◆ WHAT IS ASKED ◆
Quote the lines of the listing below, from the line containing "order: Passeriformes" through the line containing "common name: Common myna", both lines included.

◆ DATA LISTING ◆
####################

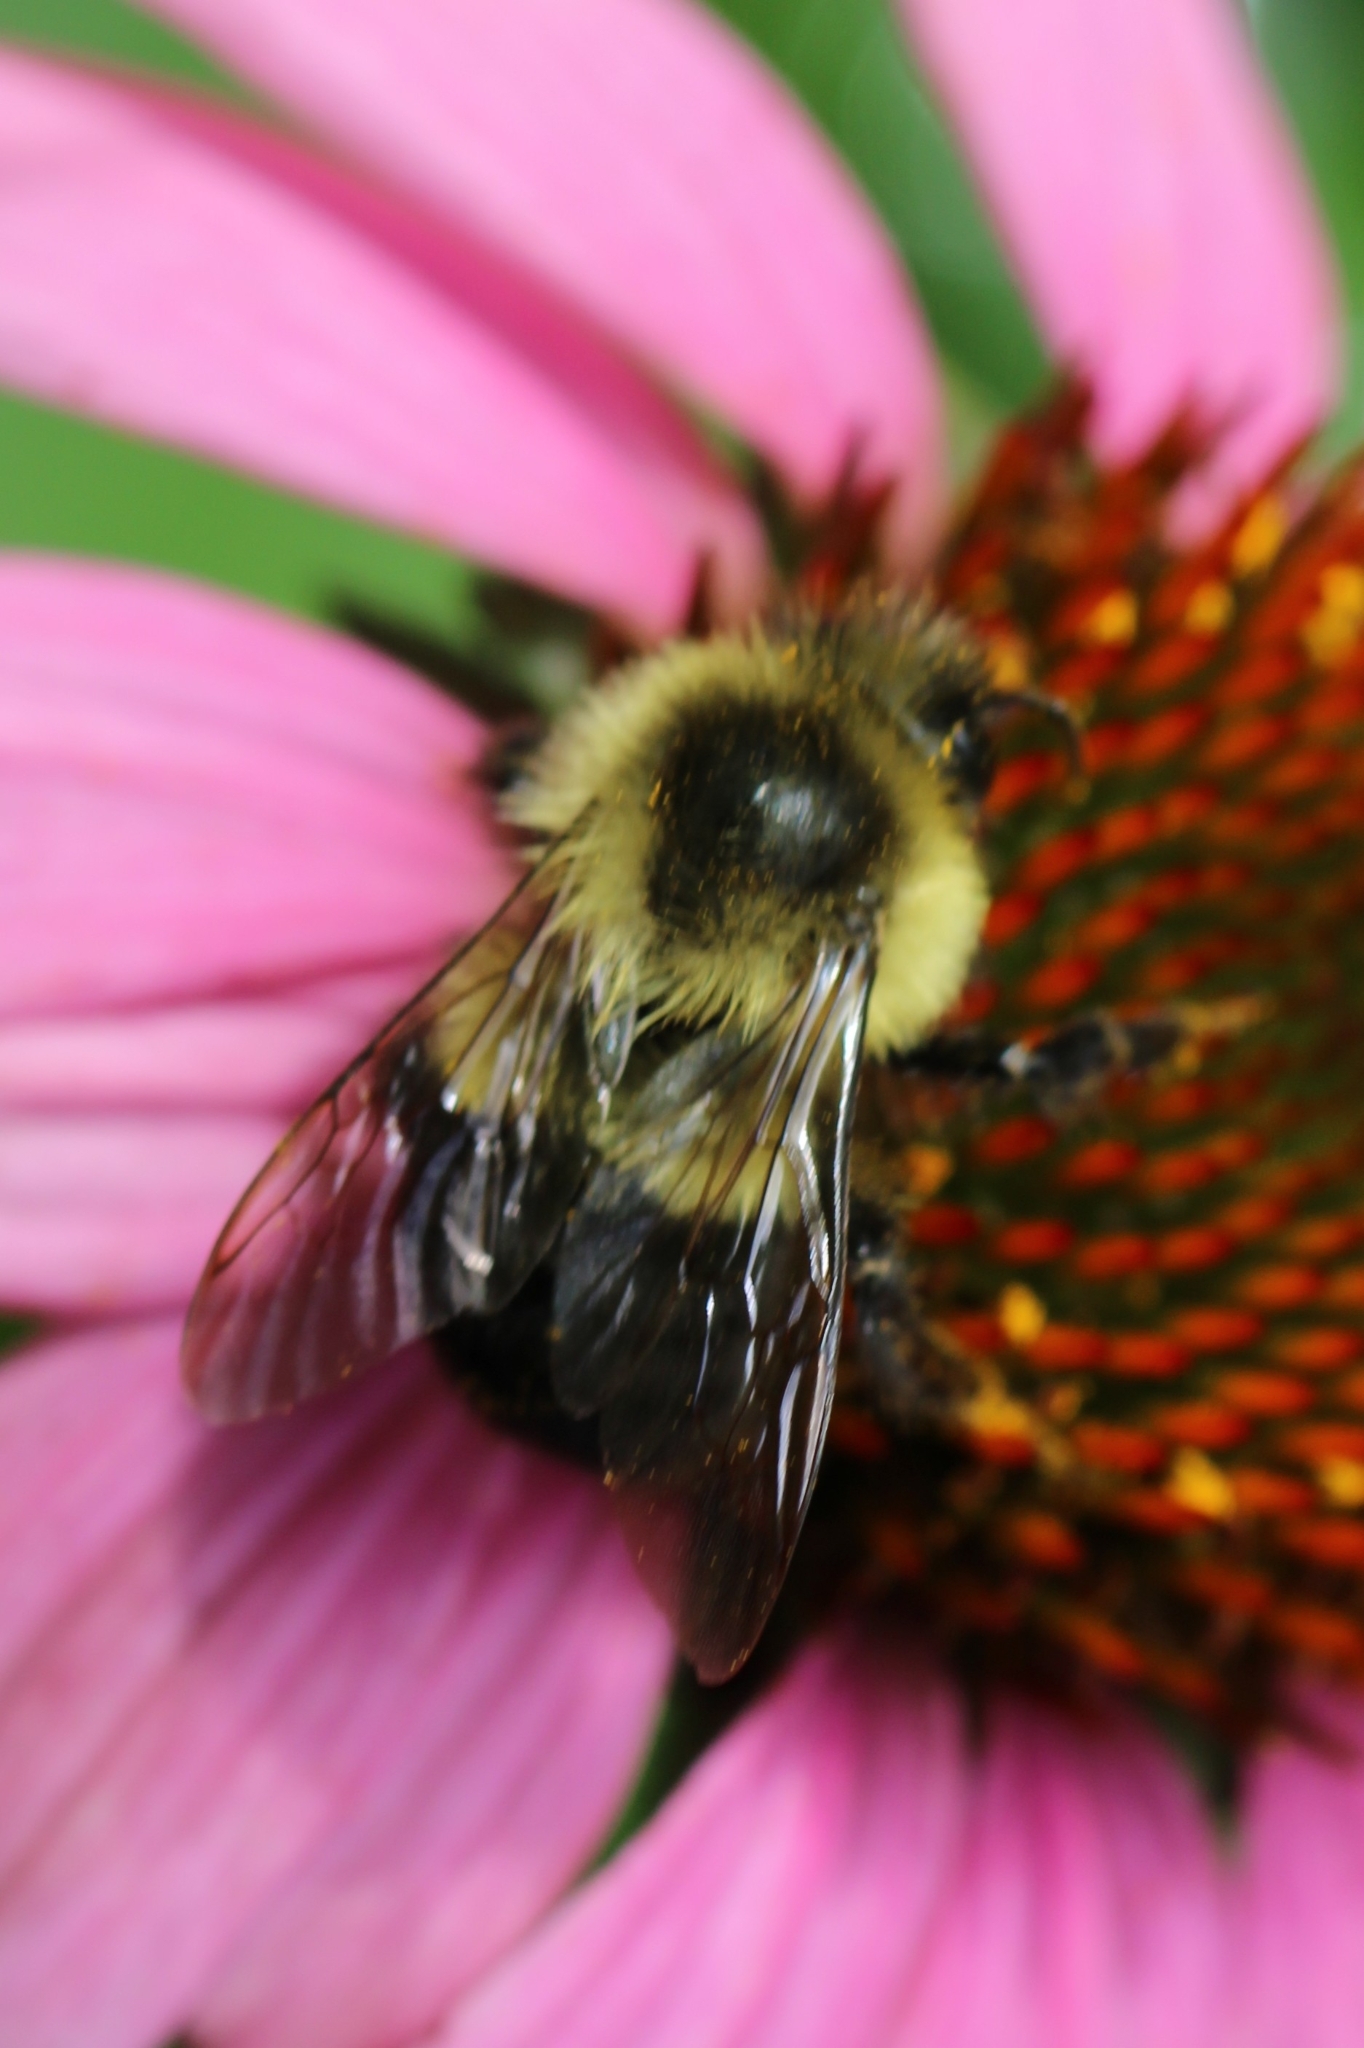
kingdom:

####################

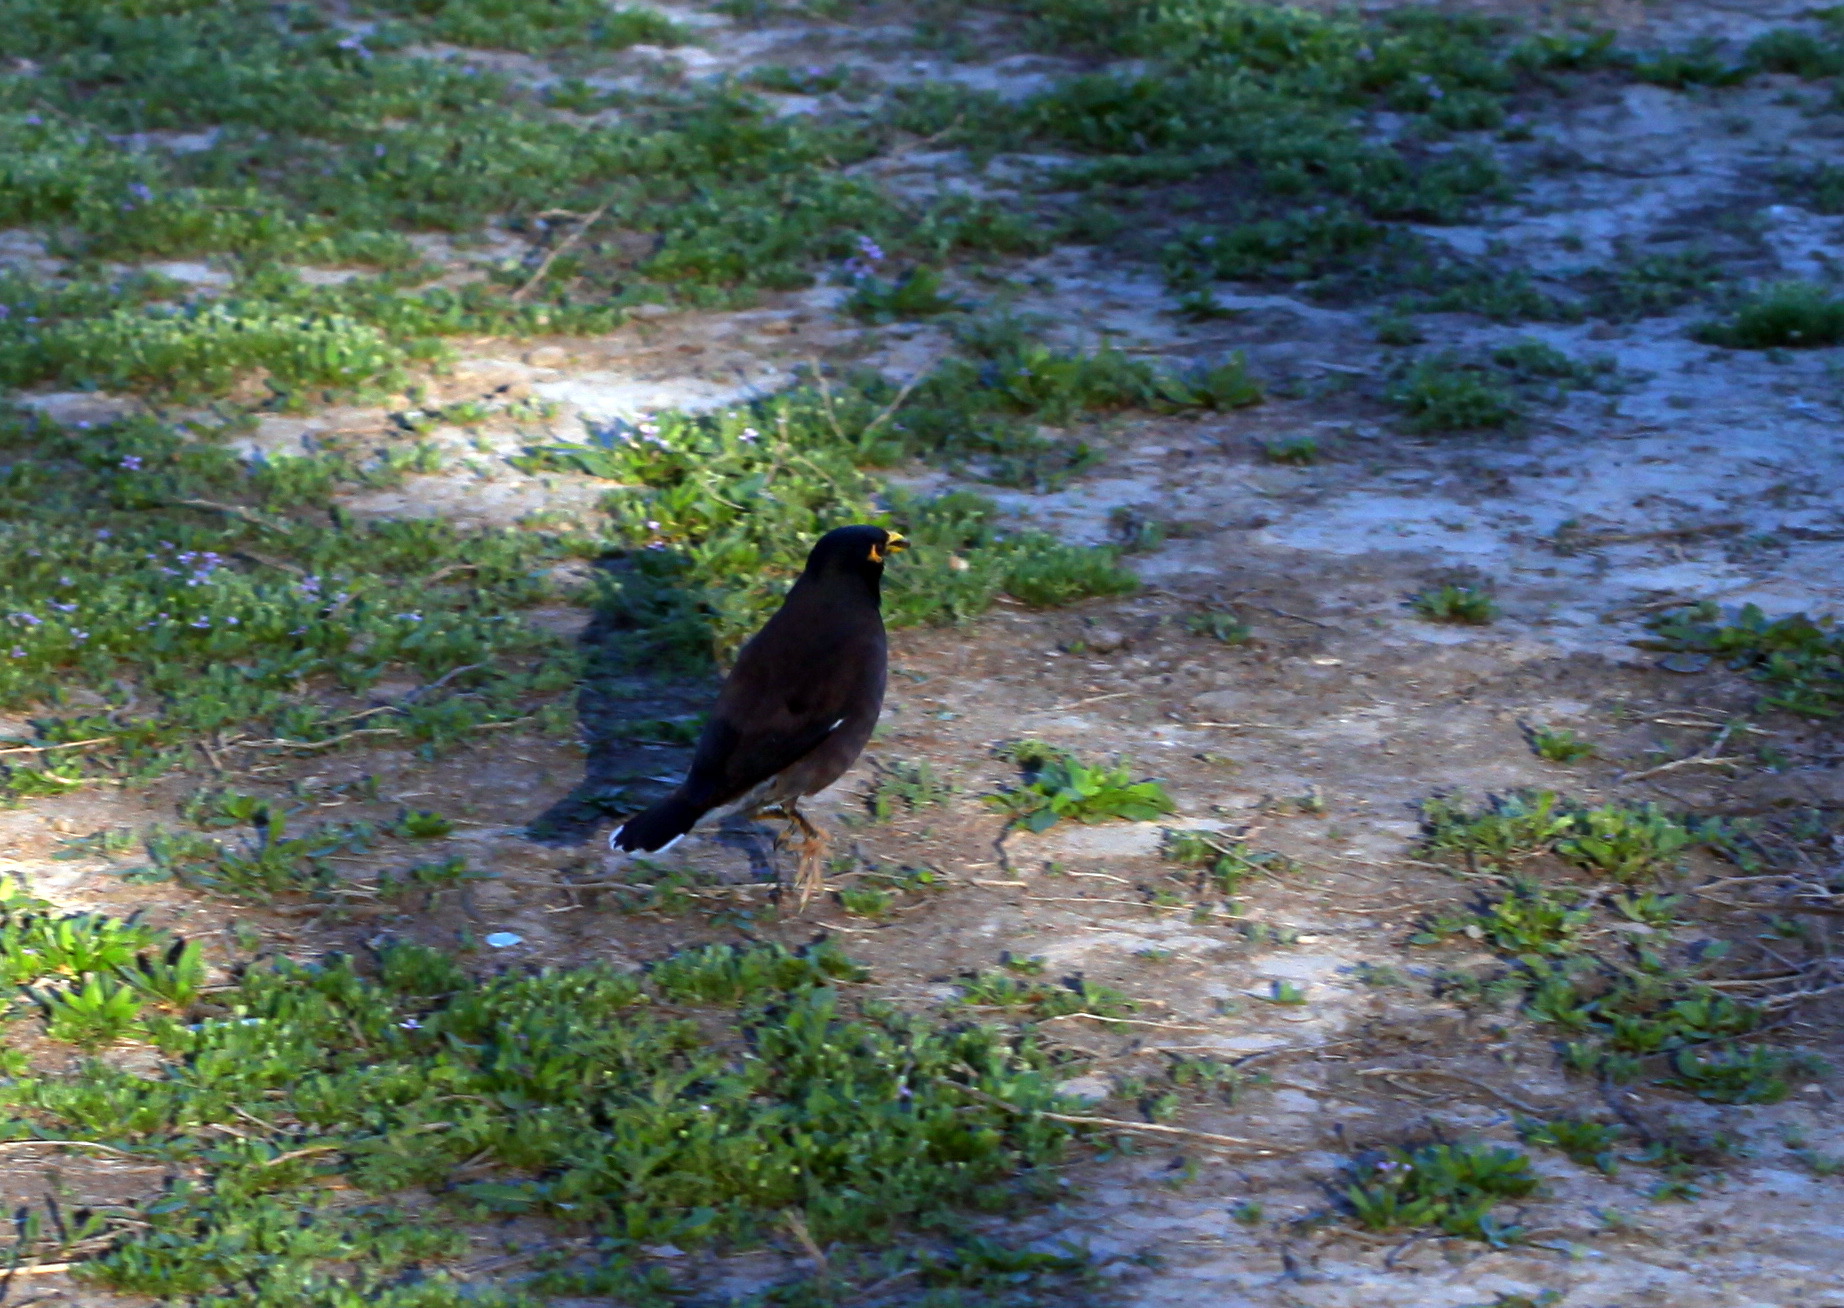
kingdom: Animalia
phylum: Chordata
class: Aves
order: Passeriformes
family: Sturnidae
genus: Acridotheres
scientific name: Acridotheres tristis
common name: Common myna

####################

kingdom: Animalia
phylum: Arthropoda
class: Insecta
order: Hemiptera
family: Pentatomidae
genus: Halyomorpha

####################

◆ RESPONSE FOR THIS EXERCISE ◆
order: Passeriformes
family: Sturnidae
genus: Acridotheres
scientific name: Acridotheres tristis
common name: Common myna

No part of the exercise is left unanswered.